Les deux scènes

Les deux scènes
Cinéma / Ciné Scènes André Robillard/ ANDRÉ ROBILLARD, EN COMPAGNIE
  • Lundi 25 Mars à 20h30
  • À l'Espace
  • Tarif de 2,50 à 5€
PRÉSENTÉ PAR ALEXIS FORESTIER ET ANDRÉ ROBILLARD

ANDRÉ ROBILLARD, EN COMPAGNIE

HENRI-FRANÇOIS IMBERT – 1H32, FRANCE, 2018

AVEC ANDRÉ ROBILLARD, ALEXIS FORESTIER, JEAN OURY

Aujourd’hui, à 87 ans, André demeure toujours dans l’hôpital psychiatrique où il est entré à l’âge de 9 ans.

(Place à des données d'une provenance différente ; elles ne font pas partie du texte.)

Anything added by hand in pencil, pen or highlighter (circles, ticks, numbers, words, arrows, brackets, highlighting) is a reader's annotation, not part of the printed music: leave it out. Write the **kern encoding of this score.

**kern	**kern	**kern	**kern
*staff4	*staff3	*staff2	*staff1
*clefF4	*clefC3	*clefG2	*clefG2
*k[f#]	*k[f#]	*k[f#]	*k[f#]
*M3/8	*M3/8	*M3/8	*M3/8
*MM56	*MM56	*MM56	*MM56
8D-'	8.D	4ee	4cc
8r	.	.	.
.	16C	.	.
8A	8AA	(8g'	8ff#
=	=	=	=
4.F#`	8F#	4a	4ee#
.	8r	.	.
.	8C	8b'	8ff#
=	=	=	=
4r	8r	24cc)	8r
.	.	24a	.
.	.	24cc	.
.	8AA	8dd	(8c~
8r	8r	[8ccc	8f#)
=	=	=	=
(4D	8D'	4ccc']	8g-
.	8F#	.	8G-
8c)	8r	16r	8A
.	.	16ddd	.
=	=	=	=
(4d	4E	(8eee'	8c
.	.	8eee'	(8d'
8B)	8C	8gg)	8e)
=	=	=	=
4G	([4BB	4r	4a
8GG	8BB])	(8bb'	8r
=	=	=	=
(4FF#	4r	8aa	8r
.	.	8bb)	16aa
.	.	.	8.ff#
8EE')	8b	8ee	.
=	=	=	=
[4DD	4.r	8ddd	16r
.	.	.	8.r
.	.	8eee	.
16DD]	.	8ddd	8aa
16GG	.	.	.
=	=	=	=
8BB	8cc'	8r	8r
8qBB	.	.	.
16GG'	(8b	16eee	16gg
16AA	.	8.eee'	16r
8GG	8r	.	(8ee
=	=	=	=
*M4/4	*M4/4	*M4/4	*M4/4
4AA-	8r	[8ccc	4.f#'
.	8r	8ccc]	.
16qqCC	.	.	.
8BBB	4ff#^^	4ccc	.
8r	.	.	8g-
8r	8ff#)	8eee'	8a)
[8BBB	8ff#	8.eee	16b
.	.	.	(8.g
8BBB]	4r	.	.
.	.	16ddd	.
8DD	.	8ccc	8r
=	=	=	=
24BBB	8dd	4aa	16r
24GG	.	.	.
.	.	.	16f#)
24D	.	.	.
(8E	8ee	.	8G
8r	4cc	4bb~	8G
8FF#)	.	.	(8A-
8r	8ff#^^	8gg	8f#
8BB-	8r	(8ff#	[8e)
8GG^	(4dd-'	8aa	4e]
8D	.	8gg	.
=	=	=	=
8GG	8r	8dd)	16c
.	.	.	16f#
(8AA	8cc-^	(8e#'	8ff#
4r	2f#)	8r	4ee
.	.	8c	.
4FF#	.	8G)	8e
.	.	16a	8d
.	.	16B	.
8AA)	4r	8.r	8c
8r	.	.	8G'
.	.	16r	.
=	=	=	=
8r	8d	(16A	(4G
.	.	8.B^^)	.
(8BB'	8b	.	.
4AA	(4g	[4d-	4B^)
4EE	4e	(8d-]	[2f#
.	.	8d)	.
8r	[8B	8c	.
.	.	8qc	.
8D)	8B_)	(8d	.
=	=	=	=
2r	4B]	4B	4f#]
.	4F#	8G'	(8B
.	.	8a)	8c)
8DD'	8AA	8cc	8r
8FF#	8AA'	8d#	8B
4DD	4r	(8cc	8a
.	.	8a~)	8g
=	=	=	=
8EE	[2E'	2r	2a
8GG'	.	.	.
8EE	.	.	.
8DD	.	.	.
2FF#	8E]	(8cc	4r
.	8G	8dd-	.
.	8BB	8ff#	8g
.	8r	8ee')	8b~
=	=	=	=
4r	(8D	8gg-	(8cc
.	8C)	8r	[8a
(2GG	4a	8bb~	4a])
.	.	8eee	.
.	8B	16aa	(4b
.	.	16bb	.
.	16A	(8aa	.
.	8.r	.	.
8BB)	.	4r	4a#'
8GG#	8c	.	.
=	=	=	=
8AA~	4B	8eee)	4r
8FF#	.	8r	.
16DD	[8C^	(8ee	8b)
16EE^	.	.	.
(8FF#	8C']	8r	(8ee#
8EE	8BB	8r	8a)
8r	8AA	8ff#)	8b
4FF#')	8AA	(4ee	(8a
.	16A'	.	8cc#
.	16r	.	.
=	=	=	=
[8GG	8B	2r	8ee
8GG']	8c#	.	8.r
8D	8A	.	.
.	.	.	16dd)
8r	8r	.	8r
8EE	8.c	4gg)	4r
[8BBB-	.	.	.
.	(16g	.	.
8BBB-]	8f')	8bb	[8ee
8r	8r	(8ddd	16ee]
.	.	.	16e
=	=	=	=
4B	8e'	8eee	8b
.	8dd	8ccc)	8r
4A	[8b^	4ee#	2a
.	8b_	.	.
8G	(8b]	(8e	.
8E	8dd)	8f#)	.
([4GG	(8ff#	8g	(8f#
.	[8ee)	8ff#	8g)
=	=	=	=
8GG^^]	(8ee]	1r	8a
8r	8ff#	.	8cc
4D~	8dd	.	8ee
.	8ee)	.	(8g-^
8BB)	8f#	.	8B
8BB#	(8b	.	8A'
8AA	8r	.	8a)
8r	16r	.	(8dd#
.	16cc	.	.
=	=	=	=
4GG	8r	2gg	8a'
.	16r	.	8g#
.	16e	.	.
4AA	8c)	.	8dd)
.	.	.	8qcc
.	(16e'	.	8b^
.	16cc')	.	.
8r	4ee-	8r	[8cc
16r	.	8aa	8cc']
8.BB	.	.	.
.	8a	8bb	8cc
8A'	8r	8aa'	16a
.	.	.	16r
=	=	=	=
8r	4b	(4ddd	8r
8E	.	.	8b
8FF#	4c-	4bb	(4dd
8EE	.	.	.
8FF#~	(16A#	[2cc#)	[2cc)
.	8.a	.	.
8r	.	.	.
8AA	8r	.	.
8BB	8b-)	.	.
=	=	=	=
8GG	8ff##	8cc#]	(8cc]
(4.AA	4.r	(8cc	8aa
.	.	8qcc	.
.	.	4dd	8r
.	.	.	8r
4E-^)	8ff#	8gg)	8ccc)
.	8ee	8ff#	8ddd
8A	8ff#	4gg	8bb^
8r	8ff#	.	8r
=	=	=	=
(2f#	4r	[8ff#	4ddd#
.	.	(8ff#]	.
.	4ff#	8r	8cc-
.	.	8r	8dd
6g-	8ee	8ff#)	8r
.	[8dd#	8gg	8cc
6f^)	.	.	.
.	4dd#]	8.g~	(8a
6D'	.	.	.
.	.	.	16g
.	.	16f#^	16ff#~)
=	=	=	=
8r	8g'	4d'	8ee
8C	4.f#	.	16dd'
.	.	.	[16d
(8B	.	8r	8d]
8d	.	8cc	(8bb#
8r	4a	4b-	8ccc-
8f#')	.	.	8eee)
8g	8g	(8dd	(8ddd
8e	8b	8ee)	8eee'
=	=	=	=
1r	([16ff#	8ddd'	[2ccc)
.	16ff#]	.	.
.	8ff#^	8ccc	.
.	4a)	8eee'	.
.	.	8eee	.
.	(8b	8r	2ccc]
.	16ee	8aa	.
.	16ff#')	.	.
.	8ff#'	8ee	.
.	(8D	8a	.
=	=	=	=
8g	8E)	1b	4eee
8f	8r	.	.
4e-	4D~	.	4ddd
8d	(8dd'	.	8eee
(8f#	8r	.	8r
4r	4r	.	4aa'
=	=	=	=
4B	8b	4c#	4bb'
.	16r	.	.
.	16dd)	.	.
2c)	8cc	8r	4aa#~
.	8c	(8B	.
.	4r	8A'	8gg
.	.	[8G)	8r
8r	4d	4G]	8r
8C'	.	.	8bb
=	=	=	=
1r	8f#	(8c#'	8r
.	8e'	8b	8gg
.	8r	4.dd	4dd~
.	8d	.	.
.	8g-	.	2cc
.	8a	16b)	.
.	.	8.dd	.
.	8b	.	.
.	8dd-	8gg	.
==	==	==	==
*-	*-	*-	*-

Entre temps, il est devenu un artiste internationalement reconnu du champ de l’Art Brut.

André Robillard s’occupait de l’assainissement de l’hôpital psychiatrique des Aubrais, où il était interné depuis 1939, lorsque en 1964, il assembla ses premiers fusils. Ceux-ci trouvèrent le chemin du Musée d’Art Brut de Lausanne, grâce à Jean Dubuffet et au conservateur Michel Thévoz. Lorsque en 1993, Henri-François Imbert le filme une première fois, c’est déjà un artiste connu.
Suivant le plasticien et performeur dans sa tournée, Henri-François Imbert en tire le portrait, comme par inadvertance. Le réalisateur est trop réservé pour se livrer au jeu de la biographie intime. C’est le filmé lui-même, plus extraverti que le filmeur, qui livre des pans de son existence. L’une de ces étapes, à Saint-Alban en Lozère, permet à Imbert d’infléchir légèrement le cours de son film. C’est à Saint-Alban qu’est née la psychiatrie institutionnelle, sous l’impulsion, entre autres, de François Tosquelles, combattant républicain en exil, puis résistant. Organiquement, sans forcer la démonstration, Henri-François Imbert articule l’histoire de la psychiatrie et celle du pays, et – à travers la figure d’André Robillard – conçoit la place idéale que devrait y occuper l’art. Ce qui paraît extraordinairement ambitieux, pour ne pas dire prétentieux. Le film est préservé de cet écueil par deux puissants antidotes : la résolution du cinéaste à ne jamais se mettre en avant et l’énergie inépuisable d’André Robillard, désormais octogénaire. Entre ces deux pôles surgissent l’énergie et le plaisir de vivre qui sont la marque de ce documentaire doucement utopique.